Here's what Apple got up to in March 2013
Safety regulations in Europe meant that from 1 March 2013 Apple had to stop selling the Mac Pro in Europe. An amendment to a safety regulation meant the pro Mac was incompliant with new EU rules.
iPhone 6 concepts continued to appear, adding to the speculation was an Apple job listing in early March that hinted that Apple was searching for an anodizing engineer to work on the next gen iPhone.
iFixit published its first 'Tablet Reparability' list, ranking several popular tablets in terms of how easy they are to repair, including Apple's iPads, which were ranked near the bottom. With a score of just two, Apple's second-, third-, and fourth-generation iPads, along with the iPad mini, rank at the bottom of the list, with only Microsoft's Surface Pro getting a lower score of one.
Apple was having a few issues with its iCloud servers. All of Apple's Internet services including email, calendar, contacts, photo backup, and iPhone/iPad backup, did not work for a few hours on 1 March. According to reports, 11% of users were affected. That might not sound like much, but it equates to over 25 million people.

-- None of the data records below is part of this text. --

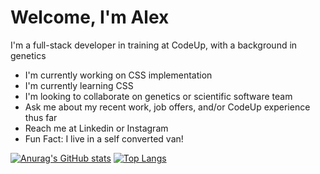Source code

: 

<h1>Welcome, I'm Alex</h1>

I'm a full-stack developer in training at CodeUp, with a background in genetics

  - I'm currently working on CSS implementation
  - I'm currently learning CSS
  - I'm looking to collaborate on genetics or scientific software team
  - Ask me about my recent work, job offers, and/or CodeUp experience thus far
  - Reach me at Linkedin or Instagram
  - Fun Fact: I live in a self converted van!

[![Anurag's GitHub stats](https://github-readme-stats.vercel.app/api?username=thomsalexander23&theme=radical&show_icons=true&count_private=true)](https://github.com/anuraghazra/github-readme-stats)
[![Top Langs](https://github-readme-stats.vercel.app/api/top-langs/?username=thomsalexander23&layout=compact&theme=radical)](https://github.com/anuraghazra/github-readme-stats)




<!--
**ThomsAlexander23/ThomsAlexander23** is a ✨ _special_ ✨ repository because its `README.md` (this file) appears on your GitHub profile.

Here are some ideas to get you started:

- 🔭 I’m currently working on ...
- 🌱 I’m currently learning ...
- 👯 I’m looking to collaborate on ...
- 🤔 I’m looking for help with ...
- 💬 Ask me about ...
- 📫 How to reach me: ...
- 😄 Pronouns: ...
- ⚡ Fun fact: ...
-->
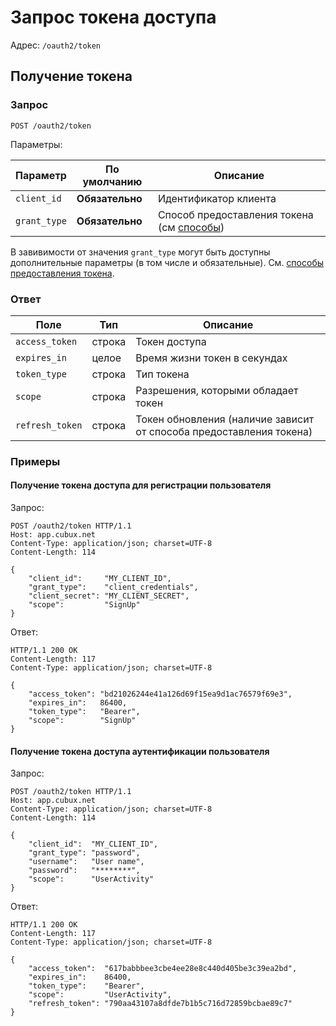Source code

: Запрос токена доступа
=====================

Адрес: `/oauth2/token`


Получение токена
----------------

### Запрос

`POST /oauth2/token`

Параметры:

Параметр     | По умолчанию    | Описание
------------ | --------------- | --------
`client_id`  | **Обязательно** | Идентификатор клиента
`grant_type` | **Обязательно** | Способ предоставления токена (см [способы][grant_types])

В завивимости от значения `grant_type` могут быть доступны дополнительные
параметры (в том числе и обязательные).
См. [способы предоставления токена][grant_types].


### Ответ

Поле            | Тип    | Описание
--------------- | ------ | --------
`access_token`  | строка | Токен доступа
`expires_in`    | целое  | Время жизни токен в секундах
`token_type`    | строка | Тип токена
`scope`         | строка | Разрешения, которыми обладает токен
`refresh_token` | строка | Токен обновления (наличие зависит от способа предоставления токена)

### Примеры

#### Получение токена доступа для регистрации пользователя

Запрос:

    POST /oauth2/token HTTP/1.1
    Host: app.cubux.net
    Content-Type: application/json; charset=UTF-8
    Content-Length: 114

    {
        "client_id":     "MY_CLIENT_ID",
        "grant_type":    "client_credentials",
        "client_secret": "MY_CLIENT_SECRET",
        "scope":         "SignUp"
    }

Ответ:

    HTTP/1.1 200 OK
    Content-Length: 117
    Content-Type: application/json; charset=UTF-8

    {
        "access_token": "bd21026244e41a126d69f15ea9d1ac76579f69e3",
        "expires_in":   86400,
        "token_type":   "Bearer",
        "scope":        "SignUp"
    }


#### Получение токена доступа аутентификации пользователя

Запрос:

    POST /oauth2/token HTTP/1.1
    Host: app.cubux.net
    Content-Type: application/json; charset=UTF-8
    Content-Length: 114

    {
        "client_id":  "MY_CLIENT_ID",
        "grant_type": "password",
        "username":   "User name",
        "password":   "********",
        "scope":      "UserActivity"
    }

Ответ:

    HTTP/1.1 200 OK
    Content-Length: 117
    Content-Type: application/json; charset=UTF-8

    {
        "access_token":  "617babbbee3cbe4ee28e8c440d405be3c39ea2bd",
        "expires_in":    86400,
        "token_type":    "Bearer",
        "scope":         "UserActivity",
        "refresh_token": "790aa43107a8dfde7b1b5c716d72859bcbae89c7"
    }


[scopes]: scopes.md
[grant_types]: grant_types.md
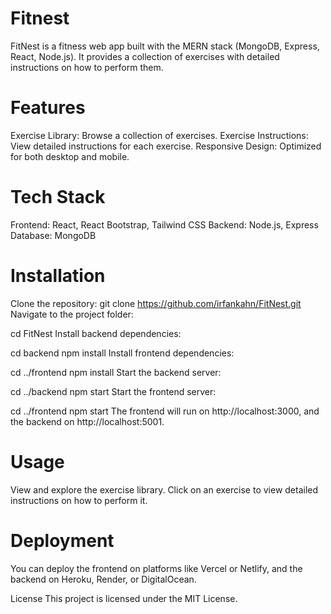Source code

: # Fitnest
FitNest is a fitness web app built with the MERN stack (MongoDB, Express, React, Node.js). It provides a collection of exercises with detailed instructions on how to perform them.

# Features
Exercise Library: Browse a collection of exercises.
Exercise Instructions: View detailed instructions for each exercise.
Responsive Design: Optimized for both desktop and mobile.

# Tech Stack
Frontend: React, React Bootstrap, Tailwind CSS
Backend: Node.js, Express
Database: MongoDB

# Installation
Clone the repository:
git clone https://github.com/irfankahn/FitNest.git
Navigate to the project folder:

cd FitNest
Install backend dependencies:

cd backend
npm install
Install frontend dependencies:


cd ../frontend
npm install
Start the backend server:

cd ../backend
npm start
Start the frontend server:

cd ../frontend
npm start
The frontend will run on http://localhost:3000, and the backend on http://localhost:5001.

# Usage
View and explore the exercise library.
Click on an exercise to view detailed instructions on how to perform it.

# Deployment
You can deploy the frontend on platforms like Vercel or Netlify, and the backend on Heroku, Render, or DigitalOcean.

License
This project is licensed under the MIT License.
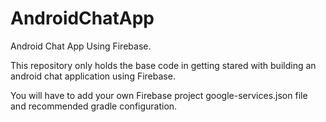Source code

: # AndroidChatApp
Android Chat App Using Firebase.

This repository only holds the base code in getting stared with building an android chat application using Firebase.

You will have to add your own Firebase project google-services.json file and recommended gradle configuration.
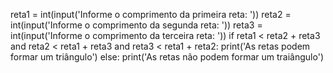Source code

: reta1 = int(input('Informe o comprimento da primeira reta: '))
reta2 = int(input('Informe o comprimento da segunda reta: '))
reta3 = int(input('Informe o comprimento da terceira reta: '))
if reta1 < reta2 + reta3 and reta2 < reta1 + reta3 and reta3 < reta1 + reta2:
    print('As retas podem formar um triângulo')
else:
    print('As retas não podem formar um traiângulo')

Steve Wozniak sent a letter to a student in Korea, beginning: "The best I can remember is that, like myself, most students found by accidental encounters what they enjoyed and wanted to do in life... I came to the conclusion that I would rather be an average person joking all the time than a powerful businessman stressing over work every day."
Ferrari integrated two iPad mini tablets into its new four-seater FF car. These are accessible from the passenger seats and offer Siri integration.
News broke that the Starbucks that Steve Jobs prank called during a keynote presentation in 2007 still receives mock orders for 4,000 lattes to go.
Apple was in court trying to prove that it is not operating a monopoly with the iOS App Store. Apple asked the judge to throw out the case because if said that the fact that there are no other stores peddling iOS apps doesn't mean it has a monopoly.
Citi analyst Glen Yeung suggested that Apple could be working on two new iPad mini models ready for launch later in 2013. He predicted Apple would launch a Retina iPad mini 2 and a non-retina version.
Apple's wasn't having a particularly good month on the stock exchange. The AAPL share price fell back to a 52 week low of $420.05 on 5 March. This was the weakest it had been since January 2012 and a 40 percent drop from its peak of $705.07 in September 2012. It wasn't the lowest point of the year though. Apple's share price fell to $388 on 27 June.
A UK court invalidated three Samsung patents that cover 3G technology in two rulings in cases between Samsung and Apple. Samsung alleged that Apple infringed on the patents with 3G-enabled devices, including the iPhone 4, iPhone 4S and the iPad 2 3G, according to court documents.
Apple's Phil Schiller made a dig at Android security on Twitter, writing: "Be safe out there" in a tweet linking to F-Secure's latest Mobile Threat Report. The report reveals that 96 new families and variants of Android malware were discovered in the fourth quarter of 2012, almost doubling the number recorded in the previous quarter.
Apple was fighting for the iPhone trademark in Brazil. Gradiente had registered the name iPhone back in 2000, seven years before the iPhone launched in 2007. Apple argued that Gradiente had left it too late to release a product using the trademarked name.
An Apple Store in France was fined for forcing employees to work during the night (as in, after 9pm).
Former retail boss John Browett spoke about why he had left Apple after less than a year, claiming that he "just didn't fit in."
Apple was in trouble for: "Not informing consumers correctly about the legal warranty rights they have," in 21 EU countries. At issue was Apple's stance on warranty rights, and the company was accused of misleading customers and pushing their own paid-for warranty, Apple Care. Under EU consumer law, buyers are automatically entitled to a free minimum two-year warranty.
Apple's annual environmental report highlighted its use of renewable energy. Apple's data centers are now powered entirely by renewable energy sources - specifically, solar, wind, hydro, and geothermal.
Apple reacted to a security exploit with its "reset password" functionality for Apple IDs. Armed with only your email address and date of birth, a hacker could tweak a specific URL to reset the password for your account. Users who had started using Apple's just-launched two-step verification on their accounts weren't vulnerable to this attack. 3436870
Apple met criticism in China for its warranty policy when the local-state controlled press slammed the company for allegedly offering subpar warranty services to Chinese customers. Apple said its warranty policies for the country were roughly the same as those in the US and other regions, and also meet Chinese laws.